Corrections Victoria strategic response to the needs of the workforce and individuals in custody


Larissa Strong

Commissioner of Corrections Victoria, Australia

In this interview with Larissa Strong, Commissioner of Corrections Victoria, we discuss the recent significant reforms designed to enhance service delivery and meet both government and community expectations. Among the topics explored are the innovative strategies to address the complex needs of a diverse prisoner population, initiatives aimed at boosting staff capabilities and retention, and the integration of technology to improve rehabilitation outcomes.

Could you provide an overview of the current landscape within Corrections Victoria and outline the most pressing challenges you face in this role?

LS: The landscape of corrections is constantly changing and as an organisation, we need to adapt our system and service delivery accordingly to meet Government and community expectations. 

While we have seen a welcome decrease in the prison population, the proportion of the incarcerated population with complex needs has increased and our work to deliver better outcomes intersects with many other portfolios and systems. For me, these two factors mean that stewardship and growing organisational capability are critical. 

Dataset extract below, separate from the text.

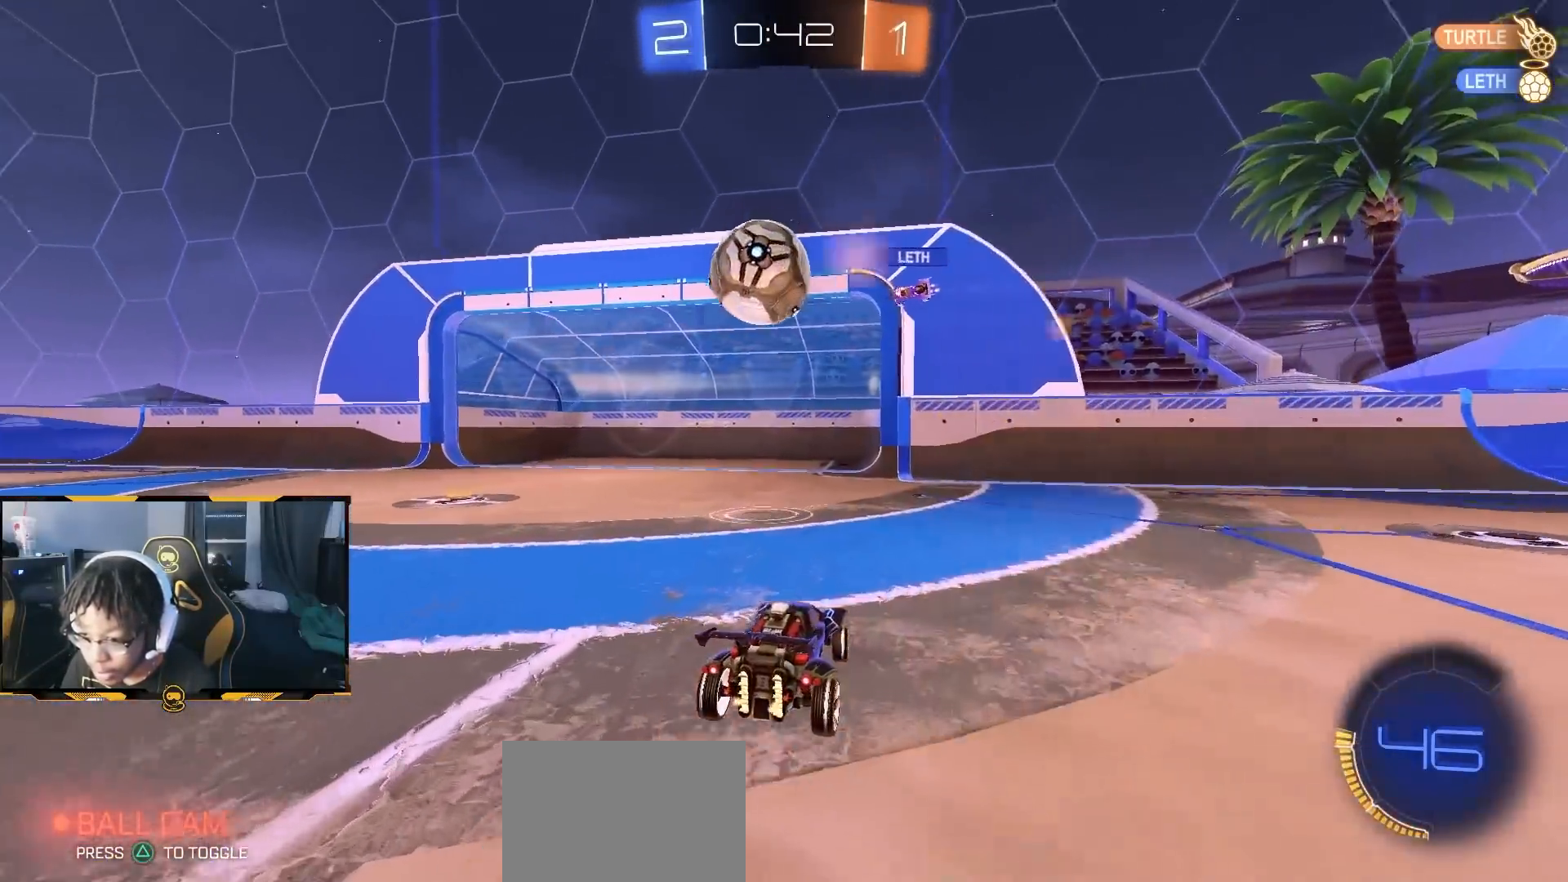
{"dt_ms": 500, "buttons": ["R1", "R2"], "left_stick": "left", "right_stick": "center", "button_events": [[233, "R1", "down"]]}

In March 2023, the final report of an independent review into the culture, systems and processes within our prisons – the Cultural Review of the Adult Custodial System – was published. The report’s recommendations represent the most significant and wide-ranging changes to the corrections system in decades and are crucial for guiding the transformation of our corrections system over the next ten years and beyond. 

Like many jurisdictions, in Victoria we are facing a soft labour market and increased competition for frontline talent. The development of the corrections workforce, multi-disciplinary teams and supporting prison officers to deliver on the challenging ask of them and demystifying the work that they do is one of my most pressing challenges.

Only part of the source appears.